Roland Strauss studied Physics at the University of Würzburg, Germany and State University of New York (SUNY) at Albany, USA (Diplom and M.Sc.). He received his Ph.D. in Neurobiology in 1991 from the University of Würzburg/, Germany. Until 1998 he worked at the Max Planck Institute for Biological Cybernetics, Tübingen, Germany. In 1998 he received theBioFuture Award. He participated in the Group established in 1999 at the Biocenter of the University of Würzburg, Germany.

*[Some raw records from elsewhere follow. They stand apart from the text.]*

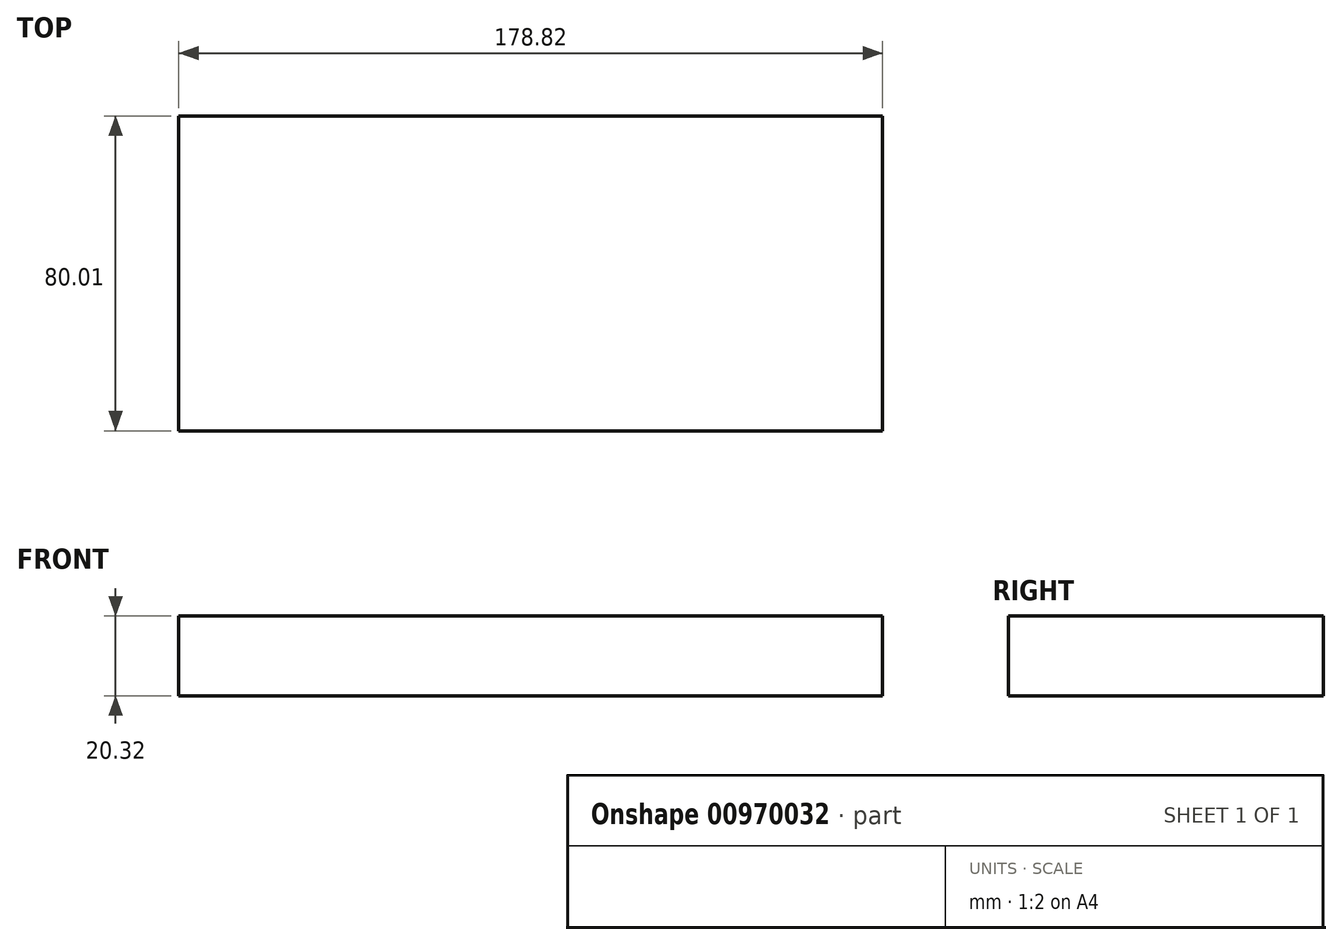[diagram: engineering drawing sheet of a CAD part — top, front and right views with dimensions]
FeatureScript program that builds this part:
annotation { "Feature Type Name" : "Feature", "Feature Type Description" : "" }
export const myFeature = defineFeature(function(context is Context, id is Id, definition is map)
    precondition{}
    {
        {
            var Q0;
            Q0=qCreatedBy(makeId("Top.planeOp"),FACE);
            var sketch = newSketch(context, id + "F0", { "sketchPlane" : qUnion([Q0])});
            skLineSegment(sketch, "E0.bottom", {"start": v(0, 0) * mm, "end": v(178.82, 0) * mm});
            skLineSegment(sketch, "E0.top", {"start": v(0, 80.01) * mm, "end": v(178.82, 80.01) * mm});
            skLineSegment(sketch, "E0.left", {"start": v(0, 0) * mm, "end": v(0, 80.01) * mm});
            skLineSegment(sketch, "E0.right", {"start": v(178.82, 0) * mm, "end": v(178.82, 80.01) * mm});
            skSolve(sketch);
        }
        {
            var Q0;
            Q0=makeQuery(id+"F0.imprint","IMPRINT",FACE,{"disambiguationData":[TD([[makeQuery(id+"F0.imprint","IMPRINT",EDGE,{"derivedFrom":sQuery(id+"F0.wireOp",EDGE,"E0.bottom")}),1.0]])]});
            extrude(context, id + "F1", {"entities" : qUnion([Q0]), "depth" : 20.32 * mm, "offsetDistance" : 25.4 * mm});
        }
    });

He received his Habilitation in Neurobiology in 2003. He was a Member of the collaborative research centre “Arthropod behaviour” of the German Science Foundation (DFG). Since 2006 he has been Full Professor of Neurobiology at the Johannes Gutenberg University of Mainz, Germany. His research interests include the control of behavior in insects, locomotor control, visual orientation, Drosophila as a model for human diseases, and robot modeling.

Strauss has organized European and International conferences on Drosophila neurobiology. He has been awarded a Visiting Scientist Grant of the Howard Hughes Medical Institute at the Janelia Research Campus, Washington DC. Prof. Strauss research focuses on Drosophila mutant lines to provide information crucial to derive models and neuronal circuits underlying insect behaviors.